→ Kutipan Teks
========

Pemerintah melakukan Restrukturisasi organisasi-organisasi pemerintah. Dirjen Pengelolaan Kekayaan Laut dilebur ke dalam Direktorat Jendral Perikanan di bawah naungan Depatermen Pertanian. Dileburnya bidang kelautan dalam pertanian maka semua kebijakan dominan ke darat, sehingga dalam bidang kelautan merasa diabaikan. Hal ini mengakibatkan timbulnya berbagai masalah ekologis kelaautan dan kerawaan  sosial ekonomi pada komunitas pesisir, sehingga tidak adanya kebijakan-kebijakan  yang jelas dalam perberdayaan masyarakat nelayan. Tidak ada pembatas wilayah yang jelas dalam bidang penangkapan sumberdaya perikanan, pemilik modal dan pemilik sarana penangkapan yang mampu meningkatkan hasil  tangkapan, sehingga memicu terjadinya kecemburuan nelayan lokal dalam mengatasi ketidakberdayaan. Kecemburuan terjadi pada kelompok nelayan lokal yang tidak memiliki modal dan alat tangkap yang memmadai, sehingga memicu terjadinya aksi protes yang diwujudkan dalam Gerakan Nelayan.
Gerakan Nelayan merupakan suatu reaksi atas aksi terhadap ketidakseimbangan , ketidakadilan dan ketidakmerataan dari pemberian suatu kebijakan. Gerakan perlawanan masyarakat nelayan disebabkan oleh beberapa faktor antara lain konflik sosial antar nelayan dalam memperebutkan hasil sumber daya perikanan dan pemerintah tidak dapat menyelesaikan secara tuntas. Pemerintah berupaya untuk menyelesaikan dan menengahi konflik sosial antar nelayan yang terjadi dalam merebutkan sumber daya perikanan dengan mengeluarkan kebijakan Blue Revolution yang dikeluarkan pada tahun 1970.
Kebijakan Blue Revolution merupakan kebijakan nasioanal yang mengatur motorisasi perahu dan modernisasi peralatan tangkap. Tujuan dari kebijakan ini ialah untuk peningkatan produktivitas hasil laut dan kesejahteraan nelayan. Berbagai teknologi diterapkan untuk mendukung kebijakan ini antara lain trawl , jaring pukat, pukat lingkar dan pukat harimau. Penggunaan alat ini dikukuhkan dalam surat keputusan Menteri Pertanian No. 607/kpts/um/1976 tentang jalur-jalur penangkapan dan penggunaan alat penangkapan.
Penerapan kebijakan justru menimbulkan perselisahan antara nelayan tradisonal dan pengguna trawl yang didominasi oleh kaum pendatang, karena nelayan tradisonal tidak dapat mendapatkan hasil ikan dikarenakan penggunaan trawl. Menyikapi hal itu pemerintah mengeluarkan Keppres No. 39/1980 yang berisi larangan penggunaan trawl, bom, dan alat yang dapat merusak ekologi laut. Pertimbangan keputusan ini adalah meningkatkan produksi nelayan tradisioanal  dan menghindari ketegangan sosial dan melestarikan sumber perikanan pasar.

========

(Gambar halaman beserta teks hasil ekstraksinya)
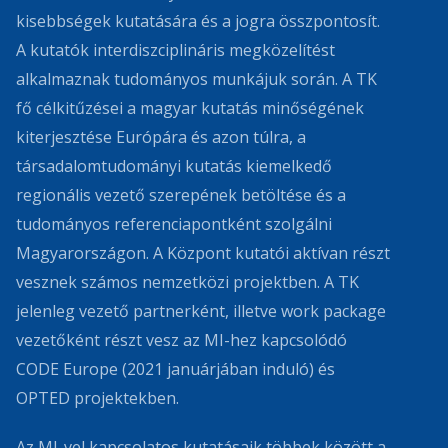
kisebbségek kutatására és a jogra összpontosít.
A kutatók interdiszciplináris megközelítést
alkalmaznak tudományos munkájuk során. A TK
fő célkitűzései a magyar kutatás minőségének
kiterjesztése Európára és azon túlra, a
társadalomtudományi kutatás kiemelkedő
regionális vezető szerepének betöltése és a
tudományos referenciapontként szolgálni
Magyarországon. A Központ kutatói aktívan részt
vesznek számos nemzetközi projektben. A TK
jelenleg vezető partnerként, illetve work package
vezetőként részt vesz az MI-hez kapcsolódó
CODE Europe (2021 januárjában induló) és
OPTED projektekben.
Az MI-vel kapcsolatos kutatásaik többek között a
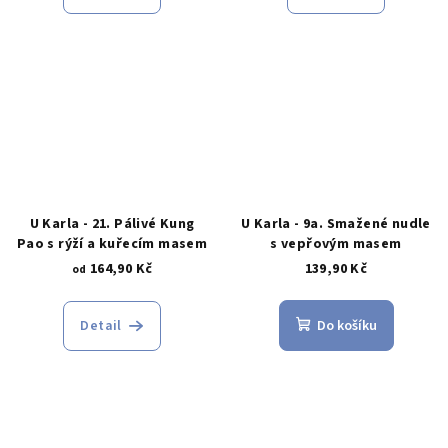
U Karla - 21. Pálivé Kung
U Karla - 9a. Smažené nudle
Pao s rýží a kuřecím masem
s vepřovým masem
164,90 Kč
139,90 Kč
od
Detail
Do košíku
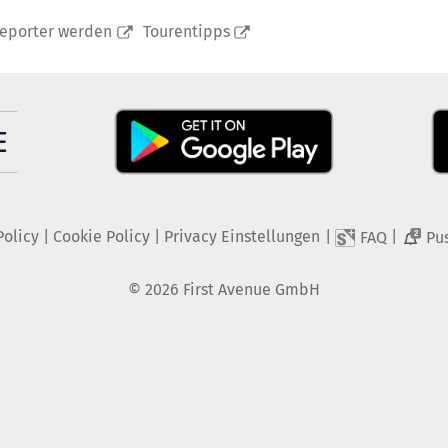
reporter werden
Tourentipps
Policy
|
Cookie Policy
|
Privacy Einstellungen
|
|
FAQ
Pu
2
©
2026
First Avenue GmbH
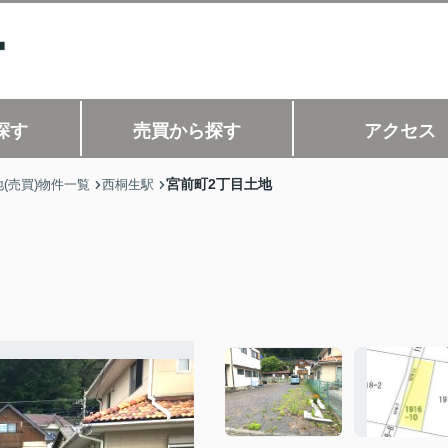
探す
売買から探す
アクセス
宮前町2丁目土地
(売買)物件一覧
西桐生駅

========

→ Ketentuan Tugas A
Kutip bagian teks tentang Gerakan Nelayan yang dimulai dari "Kebijakan Blue Revolution merupakan" dan berakhir pada "penggunaan alat penangkapan.".
→ Ketentuan Tugas B
Menurut teks tentang Gerakan Nelayan, keputusan presiden apa yang melarang penggunaan trawl, bom, dan alat yang dapat merusak ekologi laut?
→ Ketentuan Tugas C
Tuliskan kelanjutan teks tentang Gerakan Nelayan, dimulai setelah kalimat terakhir yang tercantum.
Item-item tersebut merupakan bahan tersendiri yang terpisah dari teks tentang Gerakan Nelayan.

→ Jawaban yang Diharapkan A
Kebijakan Blue Revolution merupakan kebijakan nasioanal yang mengatur motorisasi perahu dan modernisasi peralatan tangkap. Tujuan dari kebijakan ini ialah untuk peningkatan produktivitas hasil laut dan kesejahteraan nelayan. Berbagai teknologi diterapkan untuk mendukung kebijakan ini antara lain trawl , jaring pukat, pukat lingkar dan pukat harimau. Penggunaan alat ini dikukuhkan dalam surat keputusan Menteri Pertanian No. 607/kpts/um/1976 tentang jalur-jalur penangkapan dan penggunaan alat penangkapan.

→ Jawaban yang Diharapkan B
Keppres No. 39/1980.

→ Jawaban yang Diharapkan C
Setelah penghapusan Trawl, muncul berbagai inovasi teknologi berkembang dikalangan masyarakat nelayan. Untuk menghindari penggunan teknologi yang dapat merusak laut, pemerintah mengeluarkan Keputusan Menteri No.503/kptsum/7/1998 yang berisi tentang klasifikasi teknologi penangkapan yang menyempit dan persaingan dengan penentu teknologi. Karena persaingan teknologi mempengaruhi hasil tangkap nelayan semakin terasingkan dalam kegiatan ekonomi pasar.
Ketidakmampuan masyarakat nelayan dalam organisasi-organisasi meupakan akibat dari dominasi negara yang sangat kuat terhadap masyarakat lokal sehingga pada tahap selanjutnya menyebankan tatanan masyarakat berkembang dengan baik. Adanya sistem yang dipaksakan dari atas mengakibatkan terjadinya keterbatasan politik masyarakat nelayan. Sebagai contoh di dalam penentuan pengurus Koperasi Unit Desa (KUD) Mina yang tidak melibatkan Nelayan tetapi ditentukan oleh pemerintahan pusat. Organisasi nelayan seperti HNSI (Himpunan Nelayan Seluruh Indonesia) yang nyatanya berisi pengusaha.

Menghadapi kenyataan seperti itu maka ada dua pilihan yang dilakukan yaitu menyesuaikan diri dengan perkembangan atau melakukan perlawanan dengan kekerasan. Pilihan pertama jelas tidak mungkin bagi masyarakat nelayan dikarenakan kondisi ekonomi yang dialami dan pendidikan yang dimiliki tidak mampu merespon setiap perubahan sosial ekonomi yang terjadi di sekitarnya. Kurangnya modal untuk membeli perlengkapan nelayan dan kurangnya jaringan sosial yang dimiliki masyarakat nelayan.
Pilihan lain adalah dengan menggunakan bahan kimia dalam menangkap ikan atau peledak yang dampaknya sangat merusak habitat ikan dan kerusakan fungsi lingkungan laut. Ketidakberdayaan masyarakat nelayan menghadapai nelayan-nelayan besar menimbulkan sifat apatis, radikal, disfartisipatif terhadap pembangunan yang menyebabkan tindakan keras sebagai alternative.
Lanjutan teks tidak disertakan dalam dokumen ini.